- **Check your understanding**
a) In the mojo_benchmark refactor text, how many seconds of extra time are allocated per shell run to accommodate start-up?
b) Shorten the paragraph of the mojo_benchmark refactor text that begins "This patch extract the logic" into one brief sentence that keeps its main facts.
c) Rewrite the part of the mojo_benchmark refactor text between "R=qsr@chromium.org" and "All rights reserved.", inclusive, replacing "Chromium Authors" with "Mojo Authors".

Refactor mojo_benchmark.

This patch extract the logic that interacts with the mojo benchmark app
from `mojo_benchmark` into devtoolslib and adds some tests.

R=qsr@chromium.org

Review URL: https://codereview.chromium.org/1435523002 .

Cr-Mirrored-From: https://github.com/domokit/mojo
Cr-Mirrored-Commit: 0a40516baad86d171958347cd2bb95199b287110
diff --git a/devtoolslib/benchmark.py b/devtoolslib/benchmark.py
new file mode 100644
index 0000000..3383dd4
--- /dev/null
+++ b/devtoolslib/benchmark.py
@@ -0,0 +1,103 @@
+# Copyright 2015 The Chromium Authors. All rights reserved.
+# Use of this source code is governed by a BSD-style license that can be
+# found in the LICENSE file.
+
+"""Logic that drives runs of the benchmarking mojo app and parses its output."""
+
+import os.path
+import re
+
+_BENCHMARK_APP = 'https://core.mojoapps.io/benchmark.mojo'
+
+# Additional time in seconds allocated per shell run to accommodate start-up.
+# The shell should terminate before hitting this time out, it is an error if it
+# doesn't.
+_EXTRA_TIMEOUT = 20
+
+_MEASUREMENT_RESULT_FORMAT = r"""
+^              # Beginning of the line.
+measurement:   # Hard-coded tag.
+\s+(\S+)       # Match measurement spec.

- **Data section**
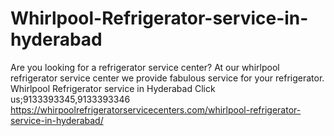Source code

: # Whirlpool-Refrigerator-service-in-hyderabad
Are you looking for a refrigerator service center? At our whirlpool refrigerator service center we provide fabulous service for your refrigerator. Whirlpool Refrigerator service in Hyderabad Click us;9133393345,9133393346   https://whirpoolrefrigeratorservicecenters.com/whirlpool-refrigerator-service-in-hyderabad/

- **Solutions per task**
a) 20 seconds.

b) The patch moves the code that interacts with the mojo benchmark app out of `mojo_benchmark` into devtoolslib and adds some tests.

c)
R=qsr@chromium.org

Review URL: https://codereview.chromium.org/1435523002 .

Cr-Mirrored-From: https://github.com/domokit/mojo
Cr-Mirrored-Commit: 0a40516baad86d171958347cd2bb95199b287110
diff --git a/devtoolslib/benchmark.py b/devtoolslib/benchmark.py
new file mode 100644
index 0000000..3383dd4
--- /dev/null
+++ b/devtoolslib/benchmark.py
@@ -0,0 +1,103 @@
+# Copyright 2015 The Mojo Authors. All rights reserved.